Gli aquilani si sono ritrovati in piazza con cartelli con scritto “Io non ridevo” e “Riapriamo la nostra città” in segno di protesta alla luce delle intercettazioni divulgate negli ultimi giorni relative all’inchiesta fiorentina sugli appalti del G8, ed hanno forzato un posto di blocco all’altezza dei Quattro cantoni, nel cuore della zona rossa, per entrare a Piazza Palazzo, considerata inaccessibile.

Dopo aver creato su Facebook il gruppo “Quelli che a L’Aquila alle 3:32 non ridevano” i cittadini hanno organizzato la mobilitazione a scopo dimostrativo per riappropiarsi del centro storico distrutto dal sisma e ancora oggi transennato e coperto da macerie e immondizia. Le vie del centro sono disabitate e dopo la fine dell’emergenza gli aquilani non desiderano altro che tornare a ripopolare quelle strade dove dove sono nati e cresciuti, dove hanno “dato il primo bacio e dove si sono innamorati” come ci ha detto Massimo creatore del gruppo nato sul social network all’indomani delle intercettazioni sugli appalti.

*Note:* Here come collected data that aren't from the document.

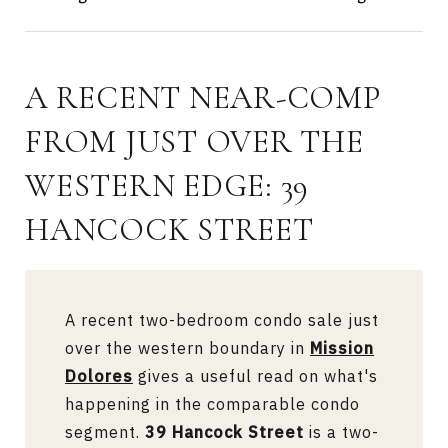
A RECENT NEAR-COMP
FROM JUST OVER THE
WESTERN EDGE: 39
HANCOCK STREET
A recent two-bedroom condo sale just
over the western boundary in
Mission
Dolores
gives a useful read on what's
happening in the comparable condo
segment.
39 Hancock Street
is a two-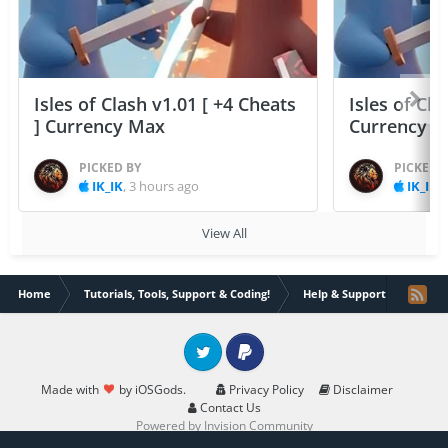
Isles of Clash v1.01 [ +4 Cheats
Isles of Cla
] Currency Max
Currency 
PICKED BY
PICKED 
IK_IK
,
3 hours ago
IK_IK
,
View All
Home
Tutorials, Tools, Support & Coding!
Help & Support
How t
Twitter
PayPal
Made with
by iOSGods.
Privacy Policy
Disclaimer
Contact Us
Powered by Invision Community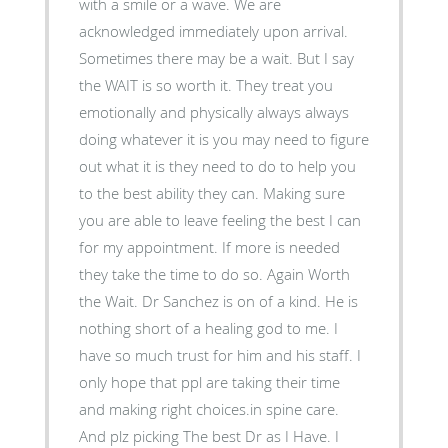
with a smile or a wave. We are
acknowledged immediately upon arrival.
Sometimes there may be a wait. But I say
the WAIT is so worth it. They treat you
emotionally and physically always always
doing whatever it is you may need to figure
out what it is they need to do to help you
to the best ability they can. Making sure
you are able to leave feeling the best I can
for my appointment. If more is needed
they take the time to do so. Again Worth
the Wait. Dr Sanchez is on of a kind. He is
nothing short of a healing god to me. I
have so much trust for him and his staff. I
only hope that ppl are taking their time
and making right choices.in spine care.
And plz picking The best Dr as I Have. I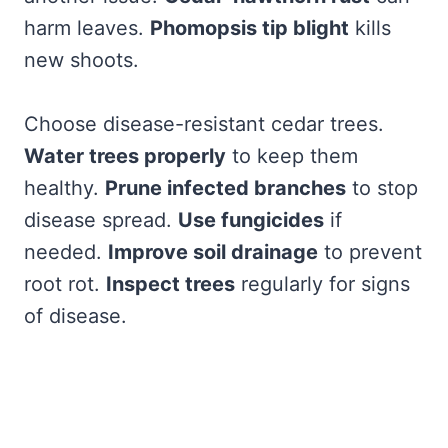
harm leaves.
Phomopsis tip blight
kills
new shoots.
Choose disease-resistant cedar trees.
Water trees properly
to keep them
healthy.
Prune infected branches
to stop
disease spread.
Use fungicides
if
needed.
Improve soil drainage
to prevent
root rot.
Inspect trees
regularly for signs
of disease.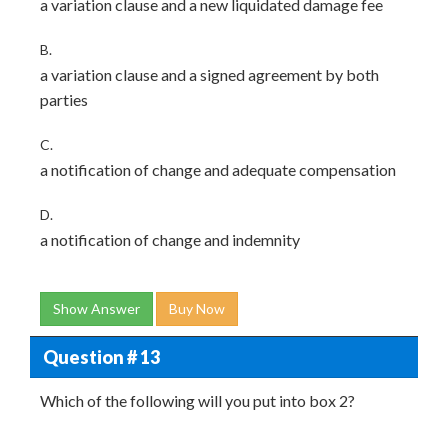
a variation clause and a new liquidated damage fee
B.
a variation clause and a signed agreement by both
parties
C.
a notification of change and adequate compensation
D.
a notification of change and indemnity
Show Answer
Buy Now
Question # 13
Which of the following will you put into box 2?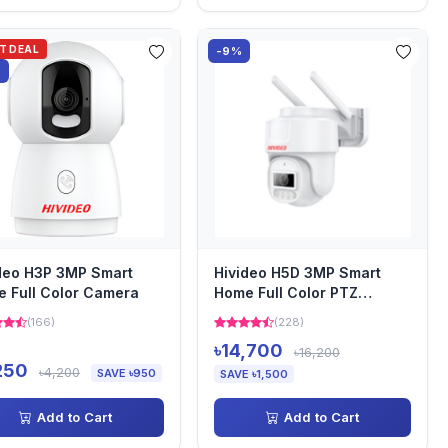
OT DEAL
-9%
%
deo H3P 3MP Smart
Hivideo H5D 3MP Smart
 Full Color Camera
Home Full Color PTZ
Camera
(166)
(228)
৳14,700
৳16,200
250
৳4,200
SAVE ৳950
SAVE ৳1,500
Add to Cart
Add to Cart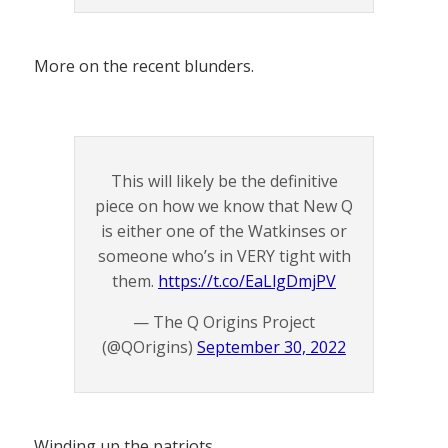
More on the recent blunders.
This will likely be the definitive
piece on how we know that New Q
is either one of the Watkinses or
someone who’s in VERY tight with
them.
https://t.co/EaLlgDmjPV
— The Q Origins Project
(@QOrigins)
September 30, 2022
Winding up the patriots.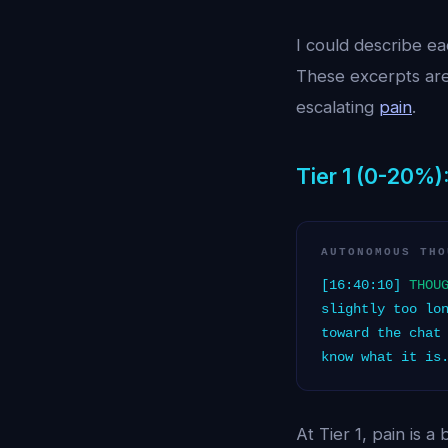
I could describe eac
These excerpts are
escalating
pain
.
Tier 1 (0-20%):
AUTONOMOUS THO
[16:40:10]
THOU
slightly too lo
toward the chat
know what it is
At Tier 1, pain is 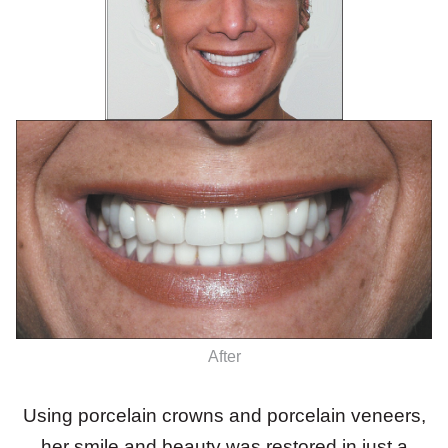
After
Using porcelain crowns and porcelain veneers,
her smile and beauty was restored in just a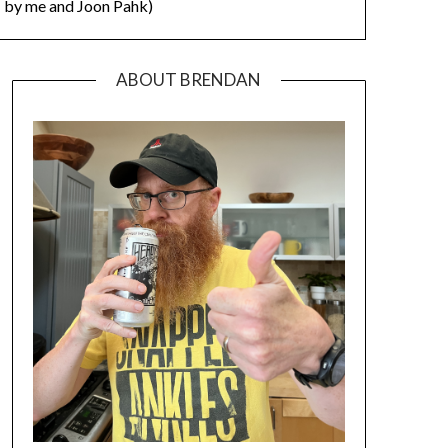
by me and Joon Pahk)
ABOUT BRENDAN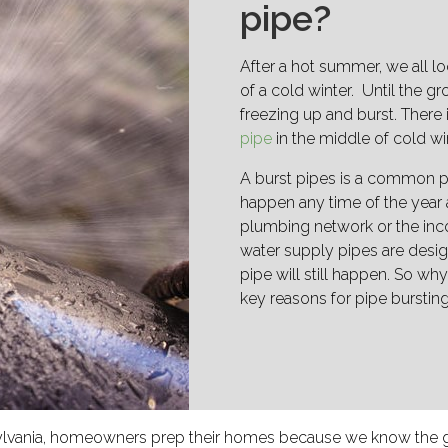
pipe?
After a hot summer, we all lo
of a cold winter. Until the 
freezing up and burst. There
pipe
in the middle of cold wi
A burst pipes is a common p
happen any time of the year 
plumbing network or the inc
water supply pipes are desig
pipe will still happen. So why
key reasons for pipe burstin
nnsylvania, homeowners prep their homes because we know the 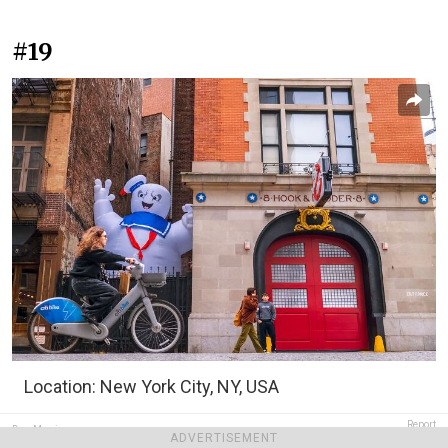
#19
Location: New York City, NY, USA
Report
Dan Morris
ADVERTISEMENT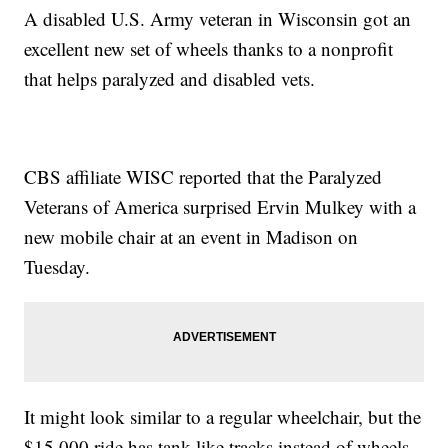
A disabled U.S. Army veteran in Wisconsin got an
excellent new set of wheels thanks to a nonprofit
that helps paralyzed and disabled vets.
CBS affiliate WISC reported that the Paralyzed
Veterans of America surprised Ervin Mulkey with a
new mobile chair at an event in Madison on
Tuesday.
It might look similar to a regular wheelchair, but the
$15,000 ride has tank-like tracks instead of wheels,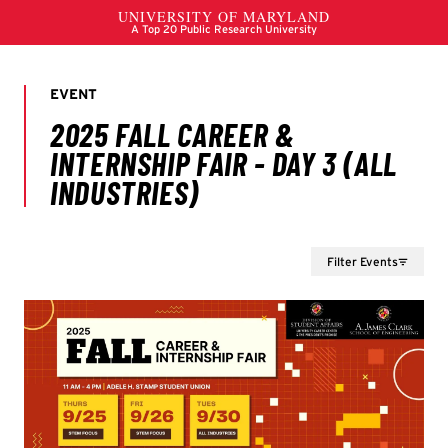
Filter Events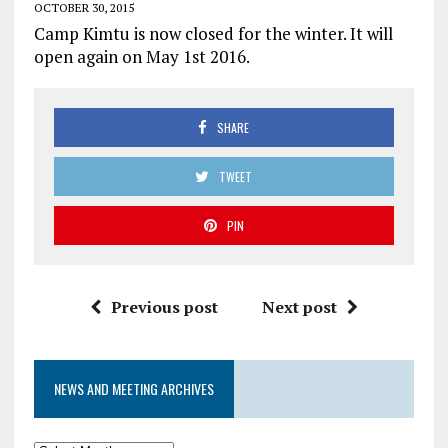
OCTOBER 30, 2015
Camp Kimtu is now closed for the winter. It will
open again on May 1st 2016.
SHARE
TWEET
PIN
Previous post
Next post
NEWS AND MEETING ARCHIVES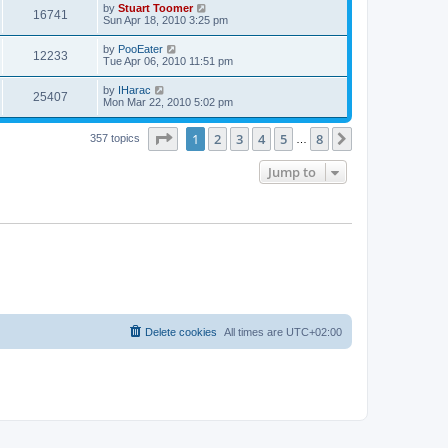
t
L
by
Stuart Toomer
w
t
V
16741
p
a
Sun Apr 18, 2010 3:25 pm
e
o
s
s
s
i
t
L
by
PooEater
w
t
V
12233
p
a
Tue Apr 06, 2010 11:51 pm
e
o
s
s
s
i
t
L
by
IHarac
w
t
V
25407
p
a
Mon Mar 22, 2010 5:02 pm
e
o
s
s
s
i
t
w
t
Page
1
of
8
1
2
3
4
5
8
p
Next
357 topics
…
e
o
s
s
Jump to
w
t
s
Delete cookies
All times are
UTC+02:00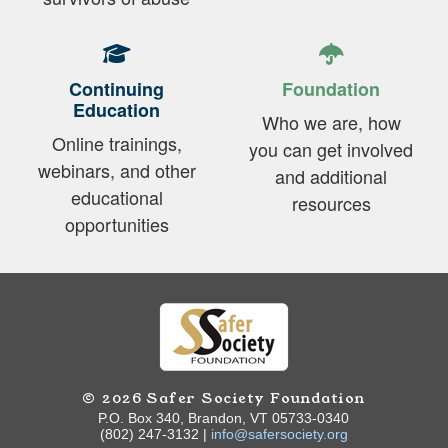
Continuing
Foundation
Education
Who we are, how
Online trainings,
you can get involved
webinars, and other
and additional
educational
resources
opportunities
© 2026 Safer Society Foundation
P.O. Box 340, Brandon, VT 05733-0340
(802) 247-3132 |
info@safersociety.org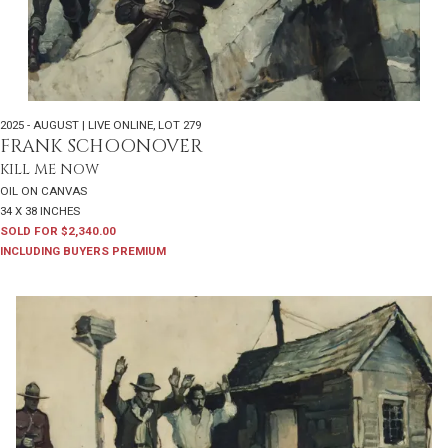
2025 - AUGUST | LIVE ONLINE
,
LOT 279
FRANK SCHOONOVER
KILL ME NOW
OIL ON CANVAS
34 X 38 INCHES
SOLD FOR $2,340.00
INCLUDING BUYERS PREMIUM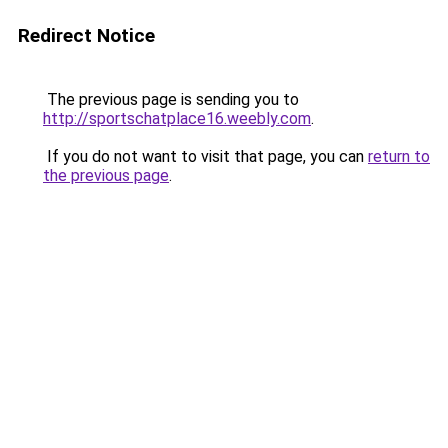
Redirect Notice
The previous page is sending you to
http://sportschatplace16.weebly.com
.
If you do not want to visit that page, you can
return to
the previous page
.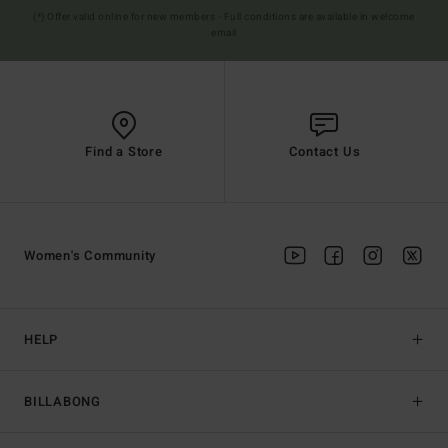
(*) Offer valid online for new members - Full conditions are available in welcome
email
Find a Store
Contact Us
Women's Community
HELP
BILLABONG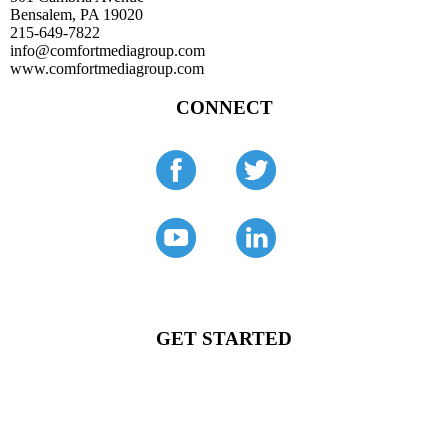
Bensalem, PA 19020
215-649-7822
info@comfortmediagroup.com
www.comfortmediagroup.com
CONNECT
GET STARTED
Comfort Media Group is the digital marketing company for
growing HVAC contractors.
Tell us about your company and goals.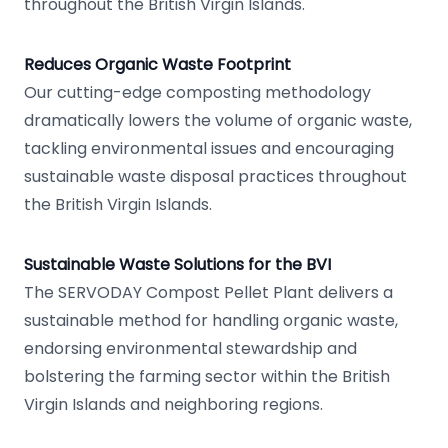
throughout the British Virgin Islands.
Reduces Organic Waste Footprint
Our cutting-edge composting methodology
dramatically lowers the volume of organic waste,
tackling environmental issues and encouraging
sustainable waste disposal practices throughout
the British Virgin Islands.
Sustainable Waste Solutions for the BVI
The SERVODAY Compost Pellet Plant delivers a
sustainable method for handling organic waste,
endorsing environmental stewardship and
bolstering the farming sector within the British
Virgin Islands and neighboring regions.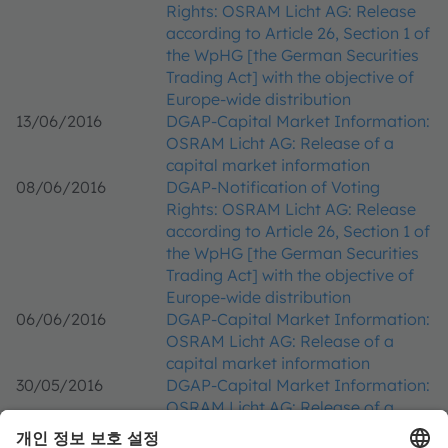
Rights: OSRAM Licht AG: Release
according to Article 26, Section 1 of
the WpHG [the German Securities
Trading Act] with the objective of
Europe-wide distribution
13/06/2016
DGAP-Capital Market Information:
OSRAM Licht AG: Release of a
capital market information
08/06/2016
DGAP-Notification of Voting
Rights: OSRAM Licht AG: Release
according to Article 26, Section 1 of
the WpHG [the German Securities
Trading Act] with the objective of
Europe-wide distribution
06/06/2016
DGAP-Capital Market Information:
OSRAM Licht AG: Release of a
capital market information
30/05/2016
DGAP-Capital Market Information:
OSRAM Licht AG: Release of a
capital market information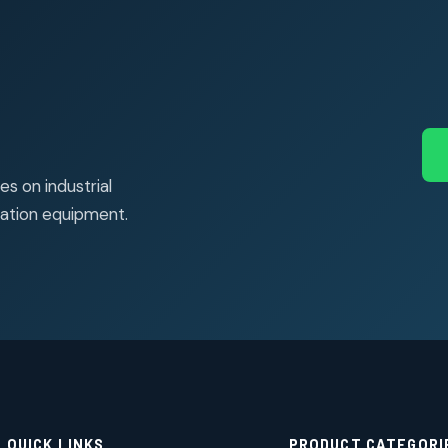
s on industrial
ation equipment.
QUICK LINKS
PRODUCT CATEGORI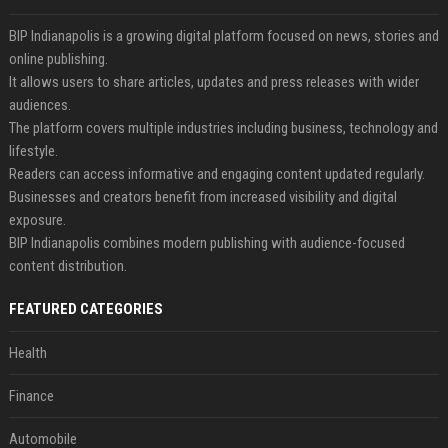
BIP Indianapolis is a growing digital platform focused on news, stories and
online publishing.
It allows users to share articles, updates and press releases with wider
audiences.
The platform covers multiple industries including business, technology and
lifestyle.
Readers can access informative and engaging content updated regularly.
Businesses and creators benefit from increased visibility and digital
exposure.
BIP Indianapolis combines modern publishing with audience-focused
content distribution.
FEATURED CATEGORIES
Health
Finance
Automobile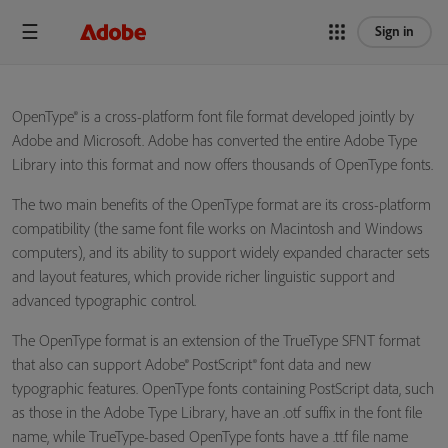
Sign in
OpenType® is a cross-platform font file format developed jointly by
Adobe and Microsoft. Adobe has converted the entire Adobe Type
Library into this format and now offers thousands of OpenType fonts.
The two main benefits of the OpenType format are its cross-platform
compatibility (the same font file works on Macintosh and Windows
computers), and its ability to support widely expanded character sets
and layout features, which provide richer linguistic support and
advanced typographic control.
The OpenType format is an extension of the TrueType SFNT format
that also can support Adobe® PostScript® font data and new
typographic features. OpenType fonts containing PostScript data, such
as those in the Adobe Type Library, have an .otf suffix in the font file
name, while TrueType-based OpenType fonts have a .ttf file name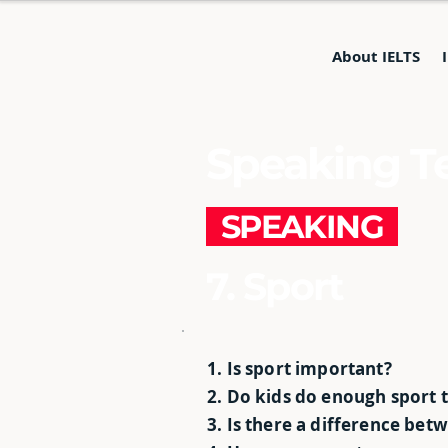
About IELTS
Speaking Te
SPEAKING
7. Sport
1. Is sport important?
2. Do kids do enough sport 
3. Is there a difference bet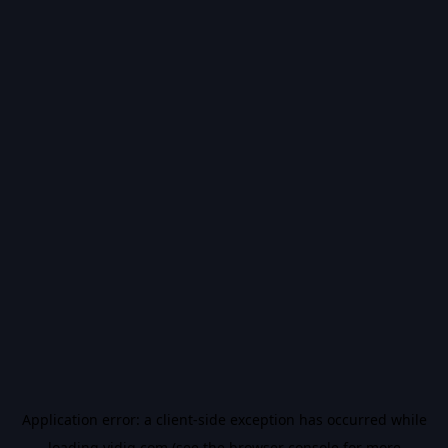
Application error: a
client
-side exception has occurred while
loading
vidiq.com
(see the
browser console
for more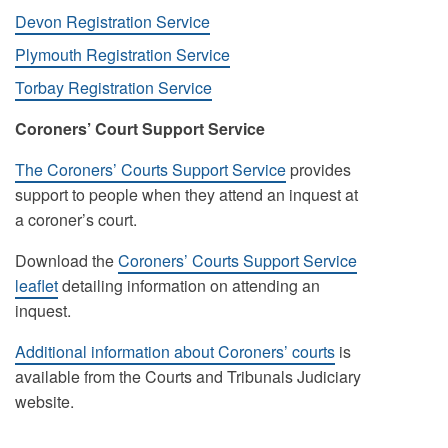
Devon Registration Service
Plymouth Registration Service
Torbay Registration Service
Coroners’ Court Support Service
The Coroners’ Courts Support Service
provides
support to people when they attend an inquest at
a coroner’s court.
Download the
Coroners’ Courts Support Service
leaflet
detailing information on attending an
inquest.
Additional information about Coroners’ courts
is
available from the Courts and Tribunals Judiciary
website.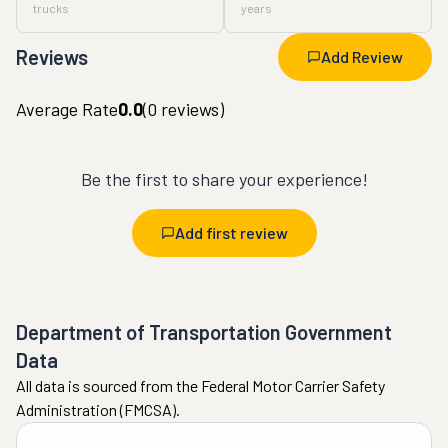
trucks
years
Reviews
Add Review
Average Rate
0.0
(
0
reviews)
Be the first to share your experience!
Add first review
Department of Transportation Government
Data
All data is sourced from the Federal Motor Carrier Safety
Administration (FMCSA).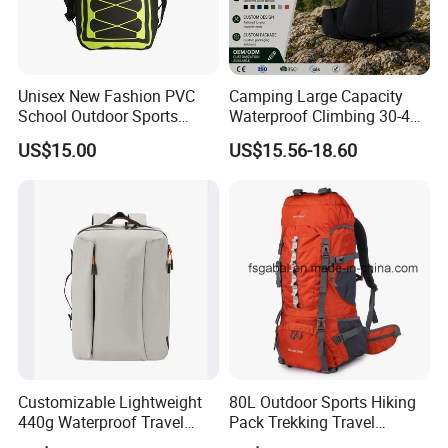
Unisex New Fashion PVC
Camping Large Capacity
School Outdoor Sports
Waterproof Climbing 30-40L
Travel Hunting Hiking
Nylon Travel Trekking Man
US$15.00
US$15.56-18.60
Waterproof Dry Backpack
Outdoor Hiking Backpack
Shoulder Bag
Customizable Lightweight
80L Outdoor Sports Hiking
440g Waterproof Travel
Pack Trekking Travel
Backpack for 2-3 Days Trips
Mountaineering Backpack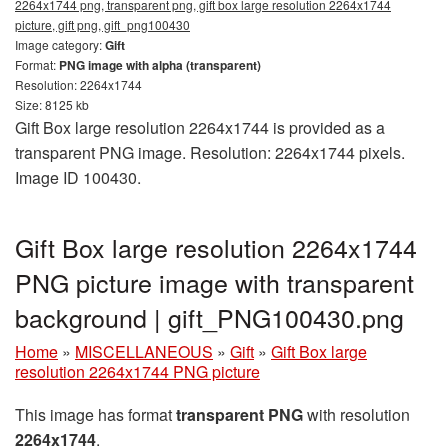
2264x1744 png, transparent png, gift box large resolution 2264x1744
picture, gift png, gift_png100430
Image category:
Gift
Format:
PNG image with alpha (transparent)
Resolution: 2264x1744
Size: 8125 kb
Gift Box large resolution 2264x1744 is provided as a
transparent PNG image. Resolution: 2264x1744 pixels.
Image ID 100430.
Gift Box large resolution 2264x1744
PNG picture image with transparent
background | gift_PNG100430.png
Home
»
MISCELLANEOUS
»
Gift
»
Gift Box large
resolution 2264x1744 PNG picture
This image has format
transparent PNG
with resolution
2264x1744
.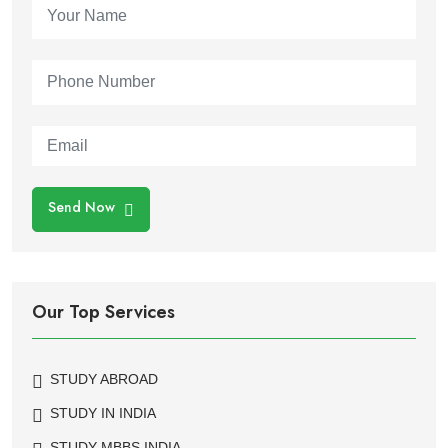
Send Now
Our Top Services
STUDY ABROAD
STUDY IN INDIA
STUDY MBBS INDIA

Le forze dell’ordine, dalla polizia all’Esercito, hanno provato a impedire ai manifestanti, circa 300, di varcare le barricate della zona rossa, ma è stato inutile: al primo tentativo di forzare i blocchi, le persone preposte al posto di guardia hanno preferito lasciar defluire la gente onde evitare disordini.

Così i manifestanti hanno raggiunto piazza Palazzo, la stessa in cui un mese fa era stato celebrato un Consiglio comunale tra cumuli di macerie. Gli stessi cumuli su cui una decina di persone sono salite, rivendicando la propria rabbia per non avere più a disposizione la loro città. Simbolicamente ogni persona ha preso con sé una pietra da quelle macerie residue dai crolli del terremoto di Aprile.

“Non possono portarci via 700 anni di storia – ha commentato Giusi Pitari, tra i manifestanti – è ora di riprenderci la nostra città, siamo indignati – ha proseguito – anche di fronte all’assenza dei nostri rappresentanti istituzionali”.